Cancer tissue subtypes and prostate cancer prognosis


A newly published article in JAMA Oncology is asking whether there is a completely different way to look at how to classify prostate cancer tissue types and correlate such classification to responses to treatment using certainly classes of drugs.

This process is known as “molecular subtyping” and in the current study the research team classified the various patients’ tissue types into one of three subgroups:

  • Luminal A
  • Luminal B
  • Basal

which are analagous to three of the five molecular subtypes used in the molecular subtyping of breast cancer tissues (see here).

The research team (Zhao et al.) actually carried out two related studies by using retrospectively collected tissues from 1,567 patients who had been foll,owed for a median of 10 years from initial diagnosis and treatment, and prospectively collected tissues from another 2,215 prostate cancer patients.

Here is what they found:

  • For all 3,782 samples, the patients’ prostate cancer could be consistently segregated as follows:
    • Retrospective samples
      • Luminal A subtype: 538/1,567 (34.3 percent)
      • Luminal B subtype: 447/1,567 (28.5 percent)
      • Basal subtype: 582/1,567 (37.1 percent)
    • Prospective samples
      • Luminal subtype A: 737/2,215 (33.3 percent)
      • Luminal subtype B: 723/2,215 (32.6 percent)
      • Basal subtype: 755/2,215 (34.1 percent)
  • There was a clear connection between the different subtypes and prostate cancer biology:
    • Known luminal lineage markers were enriched in the luminal-like cancers.
    • The basal lineage CD49f signature was enriched in the basal-like cancers.
  • At 10 years of follow-up among the retrospective cohort of patients,
    • Patients with the luminal A subtype prostate cancers had
      • A 10-year biochemical recurrence-free survival [bRFS] of 41 percent
      • A distant metastasis-free survival [DMFS] of 73 percent
      • A prostate cancer-specific survival [PCSS] of 89 percent
      • An overall survival [OS] of 82 percent
    • Patients with the luminal B subtype prostate cancers had
      • A bRFS of 29 percent
      • A DMFS of 53 percent
      • A PCSS of 78 percent
      • An OS of 69 percent
    • Patients with the basal subtype prostate cancers had
      • A bRFS of 39 percent
      • A DMFS of 73 percent
      • A PCSS of 86 percent
      • An OS of 80 percent
  • Both luminal-like subtypes were associated with increased androgen receptor expression and signaling.
  • Only luminal B prostate cancers were significantly associated with postoperative response to androgen deprivation therapy (ADT).
  • Molecular subtyping by luminal and basal status in prostate cancer is prognostic for clinical outcomes and may be associated with response to postoperative ADT.

The authors conclude that

  • Luminal- and basal-like prostate cancers demonstrate divergent clinical behavior, and patients with luminal B tumors respond better to postoperative ADT than do patients with non-luminal B tumors. These findings contribute novel insight into prostate cancer biology, providing a potential clinical tool to personalize ADT treatment for prostate cancer by predicting which men may benefit from ADT after surgery.

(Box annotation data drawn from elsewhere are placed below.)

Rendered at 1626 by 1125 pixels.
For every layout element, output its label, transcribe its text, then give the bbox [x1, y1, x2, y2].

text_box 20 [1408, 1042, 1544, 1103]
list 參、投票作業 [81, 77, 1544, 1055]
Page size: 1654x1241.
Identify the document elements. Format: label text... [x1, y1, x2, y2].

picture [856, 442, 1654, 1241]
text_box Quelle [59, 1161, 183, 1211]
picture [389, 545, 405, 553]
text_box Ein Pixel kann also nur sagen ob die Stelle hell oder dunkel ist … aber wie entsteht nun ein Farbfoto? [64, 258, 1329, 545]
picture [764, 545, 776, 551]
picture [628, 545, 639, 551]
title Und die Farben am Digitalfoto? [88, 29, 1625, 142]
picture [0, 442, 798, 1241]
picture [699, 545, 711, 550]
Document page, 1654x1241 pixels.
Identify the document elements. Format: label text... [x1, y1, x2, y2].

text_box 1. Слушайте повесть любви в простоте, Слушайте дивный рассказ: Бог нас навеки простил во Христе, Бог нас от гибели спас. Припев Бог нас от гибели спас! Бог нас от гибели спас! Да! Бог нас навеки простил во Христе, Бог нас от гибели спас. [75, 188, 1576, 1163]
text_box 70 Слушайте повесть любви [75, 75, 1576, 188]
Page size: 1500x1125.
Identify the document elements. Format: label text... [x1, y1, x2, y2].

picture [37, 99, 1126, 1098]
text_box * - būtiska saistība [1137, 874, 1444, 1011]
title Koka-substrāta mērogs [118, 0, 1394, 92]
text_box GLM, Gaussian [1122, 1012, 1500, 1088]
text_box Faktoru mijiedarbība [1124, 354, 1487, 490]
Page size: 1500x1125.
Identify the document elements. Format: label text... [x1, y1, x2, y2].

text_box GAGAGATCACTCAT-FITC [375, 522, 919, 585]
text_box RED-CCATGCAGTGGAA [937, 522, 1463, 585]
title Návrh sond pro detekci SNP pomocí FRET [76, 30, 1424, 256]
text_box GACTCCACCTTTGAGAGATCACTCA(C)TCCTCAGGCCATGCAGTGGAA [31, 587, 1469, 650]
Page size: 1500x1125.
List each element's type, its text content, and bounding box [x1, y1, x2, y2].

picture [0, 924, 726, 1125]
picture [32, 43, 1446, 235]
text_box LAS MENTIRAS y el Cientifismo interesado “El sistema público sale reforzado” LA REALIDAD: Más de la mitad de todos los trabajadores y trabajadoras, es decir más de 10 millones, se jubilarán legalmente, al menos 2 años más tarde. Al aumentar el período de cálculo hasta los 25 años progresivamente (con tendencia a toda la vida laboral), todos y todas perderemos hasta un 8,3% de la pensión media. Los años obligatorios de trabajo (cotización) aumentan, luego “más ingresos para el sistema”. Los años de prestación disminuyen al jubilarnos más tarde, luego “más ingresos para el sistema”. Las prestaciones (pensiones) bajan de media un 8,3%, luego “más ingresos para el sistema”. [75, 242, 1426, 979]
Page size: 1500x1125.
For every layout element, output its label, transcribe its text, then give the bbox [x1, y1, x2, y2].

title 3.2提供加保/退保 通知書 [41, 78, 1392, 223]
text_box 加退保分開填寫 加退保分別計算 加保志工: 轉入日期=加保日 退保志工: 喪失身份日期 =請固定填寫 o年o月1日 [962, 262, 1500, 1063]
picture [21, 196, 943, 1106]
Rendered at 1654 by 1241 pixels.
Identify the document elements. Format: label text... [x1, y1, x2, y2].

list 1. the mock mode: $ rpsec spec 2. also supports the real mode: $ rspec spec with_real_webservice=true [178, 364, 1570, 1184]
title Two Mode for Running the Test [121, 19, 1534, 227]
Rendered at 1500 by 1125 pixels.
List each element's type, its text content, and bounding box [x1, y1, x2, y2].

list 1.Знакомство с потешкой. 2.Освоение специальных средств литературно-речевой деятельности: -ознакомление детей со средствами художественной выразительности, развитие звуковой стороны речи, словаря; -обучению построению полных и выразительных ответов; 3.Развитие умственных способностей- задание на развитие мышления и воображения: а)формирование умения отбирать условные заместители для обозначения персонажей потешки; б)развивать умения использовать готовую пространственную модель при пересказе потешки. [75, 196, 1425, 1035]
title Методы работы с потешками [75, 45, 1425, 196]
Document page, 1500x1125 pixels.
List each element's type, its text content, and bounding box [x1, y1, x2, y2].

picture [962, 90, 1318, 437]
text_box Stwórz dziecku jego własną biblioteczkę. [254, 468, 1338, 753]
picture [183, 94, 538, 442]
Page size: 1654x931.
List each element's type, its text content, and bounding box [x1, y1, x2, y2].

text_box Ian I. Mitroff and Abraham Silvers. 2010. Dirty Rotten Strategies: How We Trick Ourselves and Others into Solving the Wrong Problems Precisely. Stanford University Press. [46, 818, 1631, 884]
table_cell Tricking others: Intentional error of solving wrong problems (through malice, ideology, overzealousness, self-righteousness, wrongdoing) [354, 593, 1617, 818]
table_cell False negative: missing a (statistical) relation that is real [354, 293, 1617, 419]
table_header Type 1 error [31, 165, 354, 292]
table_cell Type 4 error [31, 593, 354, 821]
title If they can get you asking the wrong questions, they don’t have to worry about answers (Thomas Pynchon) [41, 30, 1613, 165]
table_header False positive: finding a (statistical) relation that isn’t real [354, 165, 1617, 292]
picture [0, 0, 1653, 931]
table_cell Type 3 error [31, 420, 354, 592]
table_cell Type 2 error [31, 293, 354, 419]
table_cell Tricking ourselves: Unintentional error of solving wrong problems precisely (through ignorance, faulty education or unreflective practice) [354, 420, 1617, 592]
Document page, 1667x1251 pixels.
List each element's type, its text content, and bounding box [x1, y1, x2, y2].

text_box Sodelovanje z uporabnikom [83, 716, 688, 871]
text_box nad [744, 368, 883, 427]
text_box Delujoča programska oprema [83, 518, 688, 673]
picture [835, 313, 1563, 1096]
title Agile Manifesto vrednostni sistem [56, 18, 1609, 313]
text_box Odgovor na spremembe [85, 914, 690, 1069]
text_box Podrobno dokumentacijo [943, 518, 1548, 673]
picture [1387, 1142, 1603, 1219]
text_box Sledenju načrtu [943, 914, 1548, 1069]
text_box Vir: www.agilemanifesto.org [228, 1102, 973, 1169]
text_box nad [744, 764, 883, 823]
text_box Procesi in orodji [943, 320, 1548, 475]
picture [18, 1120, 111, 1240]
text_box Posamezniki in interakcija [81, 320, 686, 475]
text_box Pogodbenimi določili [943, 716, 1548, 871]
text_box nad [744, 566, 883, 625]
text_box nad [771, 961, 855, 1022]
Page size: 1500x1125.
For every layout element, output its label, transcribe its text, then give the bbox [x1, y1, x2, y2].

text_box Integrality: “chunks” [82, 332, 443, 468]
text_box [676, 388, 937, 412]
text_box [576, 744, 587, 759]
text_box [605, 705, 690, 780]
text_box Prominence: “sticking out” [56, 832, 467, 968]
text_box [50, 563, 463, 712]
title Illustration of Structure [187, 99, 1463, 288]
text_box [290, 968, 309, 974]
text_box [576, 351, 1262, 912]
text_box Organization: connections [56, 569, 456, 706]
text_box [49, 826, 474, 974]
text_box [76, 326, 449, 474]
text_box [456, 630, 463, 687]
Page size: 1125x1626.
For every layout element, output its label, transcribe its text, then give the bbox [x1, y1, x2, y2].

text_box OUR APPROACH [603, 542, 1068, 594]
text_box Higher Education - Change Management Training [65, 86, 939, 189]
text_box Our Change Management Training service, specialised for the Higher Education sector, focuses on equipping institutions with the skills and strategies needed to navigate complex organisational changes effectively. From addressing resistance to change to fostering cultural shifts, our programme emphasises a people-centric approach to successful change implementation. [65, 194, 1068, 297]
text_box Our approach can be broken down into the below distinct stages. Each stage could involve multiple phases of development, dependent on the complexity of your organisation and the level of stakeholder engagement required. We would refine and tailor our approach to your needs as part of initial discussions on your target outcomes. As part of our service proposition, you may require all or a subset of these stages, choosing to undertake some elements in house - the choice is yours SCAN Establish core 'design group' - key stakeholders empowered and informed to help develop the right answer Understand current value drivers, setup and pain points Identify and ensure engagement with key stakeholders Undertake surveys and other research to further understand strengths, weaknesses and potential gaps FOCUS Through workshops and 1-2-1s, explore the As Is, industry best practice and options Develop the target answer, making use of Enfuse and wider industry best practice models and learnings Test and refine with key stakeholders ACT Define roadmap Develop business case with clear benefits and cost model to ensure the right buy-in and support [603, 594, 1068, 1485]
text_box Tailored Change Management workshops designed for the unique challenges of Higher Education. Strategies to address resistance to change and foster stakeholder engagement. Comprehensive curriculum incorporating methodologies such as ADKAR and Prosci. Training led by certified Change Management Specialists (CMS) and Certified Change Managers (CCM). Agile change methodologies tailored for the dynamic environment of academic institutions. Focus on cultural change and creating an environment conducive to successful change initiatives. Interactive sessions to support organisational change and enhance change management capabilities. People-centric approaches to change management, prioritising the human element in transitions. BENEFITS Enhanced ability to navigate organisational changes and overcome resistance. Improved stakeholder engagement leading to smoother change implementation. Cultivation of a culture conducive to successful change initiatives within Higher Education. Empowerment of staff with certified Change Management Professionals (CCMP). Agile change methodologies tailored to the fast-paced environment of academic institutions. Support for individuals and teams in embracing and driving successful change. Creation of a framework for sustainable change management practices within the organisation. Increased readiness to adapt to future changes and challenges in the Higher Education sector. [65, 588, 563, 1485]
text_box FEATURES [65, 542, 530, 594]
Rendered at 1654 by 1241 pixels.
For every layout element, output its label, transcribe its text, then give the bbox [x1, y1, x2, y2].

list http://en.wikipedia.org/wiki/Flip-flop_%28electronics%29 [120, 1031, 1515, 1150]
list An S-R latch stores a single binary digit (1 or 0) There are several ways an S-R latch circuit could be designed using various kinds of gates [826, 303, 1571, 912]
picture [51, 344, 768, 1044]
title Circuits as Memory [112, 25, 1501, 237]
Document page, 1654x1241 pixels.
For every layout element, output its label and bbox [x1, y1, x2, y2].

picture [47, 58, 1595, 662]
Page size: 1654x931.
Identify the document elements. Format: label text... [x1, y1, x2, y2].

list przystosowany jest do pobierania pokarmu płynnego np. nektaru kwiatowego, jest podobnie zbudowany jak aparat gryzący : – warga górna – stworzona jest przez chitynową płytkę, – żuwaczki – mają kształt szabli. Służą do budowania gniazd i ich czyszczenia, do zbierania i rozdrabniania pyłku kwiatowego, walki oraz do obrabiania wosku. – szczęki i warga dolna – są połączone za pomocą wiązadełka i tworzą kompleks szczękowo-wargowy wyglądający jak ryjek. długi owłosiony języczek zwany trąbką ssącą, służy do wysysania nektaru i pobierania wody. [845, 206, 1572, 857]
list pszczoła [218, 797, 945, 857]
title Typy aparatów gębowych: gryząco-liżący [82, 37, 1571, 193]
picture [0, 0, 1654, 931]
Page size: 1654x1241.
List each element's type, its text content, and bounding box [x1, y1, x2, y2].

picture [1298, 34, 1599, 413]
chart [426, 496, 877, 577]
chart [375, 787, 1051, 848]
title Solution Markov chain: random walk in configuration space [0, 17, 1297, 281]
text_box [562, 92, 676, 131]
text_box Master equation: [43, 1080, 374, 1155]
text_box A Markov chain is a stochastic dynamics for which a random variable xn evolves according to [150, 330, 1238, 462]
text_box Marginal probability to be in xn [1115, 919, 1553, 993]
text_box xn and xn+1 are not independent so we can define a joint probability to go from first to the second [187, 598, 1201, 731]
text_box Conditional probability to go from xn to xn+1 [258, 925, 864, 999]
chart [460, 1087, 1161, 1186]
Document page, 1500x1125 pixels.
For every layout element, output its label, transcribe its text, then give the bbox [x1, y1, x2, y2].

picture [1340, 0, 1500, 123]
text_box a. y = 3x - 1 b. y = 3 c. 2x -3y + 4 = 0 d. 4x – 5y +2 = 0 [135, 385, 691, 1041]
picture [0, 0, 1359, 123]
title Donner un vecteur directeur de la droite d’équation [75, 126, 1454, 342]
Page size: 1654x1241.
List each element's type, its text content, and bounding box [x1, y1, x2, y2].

It may take a while to work out just how important this all is in the practical treatment of men with higher-risk and progressive forms of prostate cancer, but in an invited commentary on this article by Abida and Scher, in the same issue of JAMA Oncology, these two commentators clearly seem to think that this set of findings of considerable potential import.

Findings like this may also have considerable relevance to other research, like that being initiated by van Allen and colleagues at The Broad Institute (the so-called Prostate Cancer Project that we discussed just the other day).

One Response

  1. The main point here looks quite interesting, but with a puzzling tangent.

    This tangent does not bear on the main point, but I was puzzled by the relatively low overall survival figures for the three categories at the 10-year point versus the figure published by the American Cancer Society for relative 10-year survival for US men (based on SEER data): 94% relative to their age-matched peers. The overall survival figures for the three groups above are:

    — Luminal A: 82%;
    — Luminal B: 69%; and
    — Basal: 80%.

    Perhaps the 10-year survival clock started at the date of RP instead of the date of diagnosis. Also, these men were all RP patients, and perhaps inclusion of men on active surveillance in the ACS figure boosts the average survival percentage a bit. On the other hand, this group would likely include few or none of the men diagnosed with distant metastases, men who have a median survival of 29% at 5 years per the latest ACS figures, and this fact would boost the average survival in a group such as the current study that effectively excluded such men. Perhaps the study group was treated many years ago where overall relative survival in the US was not as good.

    Any thoughts regarding this tangent?